(Available data):

┄┄┄┄┄┄┄┄┄┄┄┄┄┄┄┄┄┄┄┄

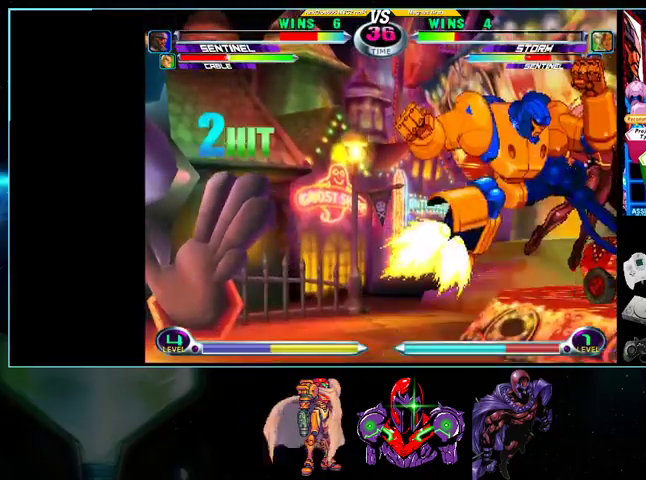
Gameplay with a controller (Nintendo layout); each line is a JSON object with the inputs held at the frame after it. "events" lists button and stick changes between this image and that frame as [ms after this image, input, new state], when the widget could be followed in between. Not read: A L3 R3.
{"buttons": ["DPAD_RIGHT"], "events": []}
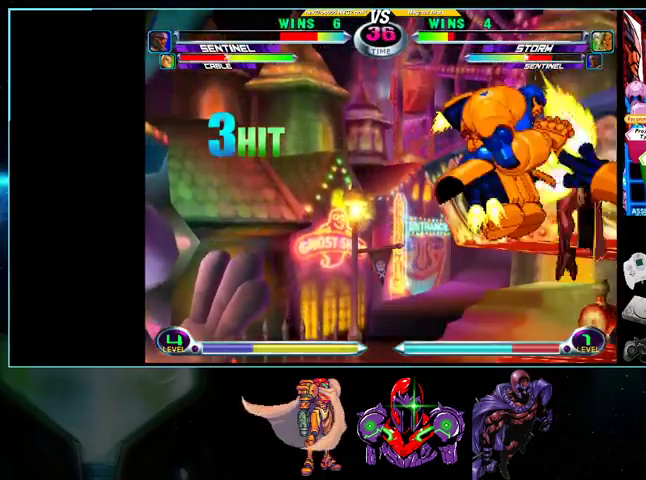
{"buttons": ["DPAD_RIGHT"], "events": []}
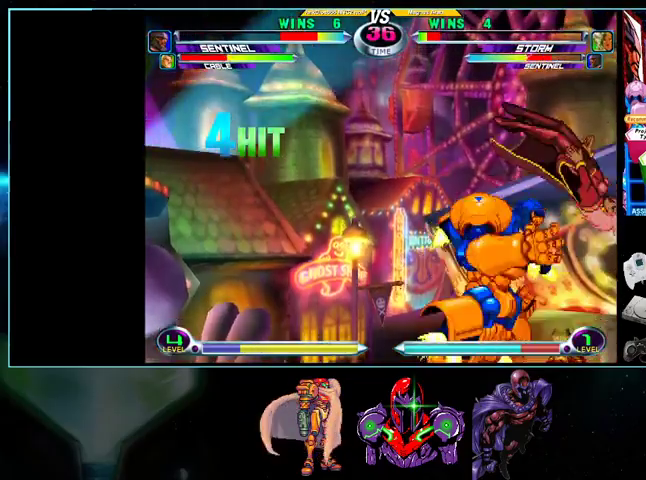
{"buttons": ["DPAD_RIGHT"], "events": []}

┄┄┄┄┄┄┄┄┄┄┄┄┄┄┄┄┄┄┄┄

(Activity):
From the first line to the last, output the data exactly, without the pictures.

(Answer section):
Gameplay with a controller (Nintendo layout); each line is a JSON object with the inputs held at the frame after it. "events" lists button and stick changes between this image and that frame as [ms after this image, input, new state], when the widget could be followed in between. Not read: A L3 R3.
{"buttons": ["DPAD_RIGHT"], "events": []}
{"buttons": ["DPAD_RIGHT"], "events": []}
{"buttons": ["DPAD_RIGHT"], "events": []}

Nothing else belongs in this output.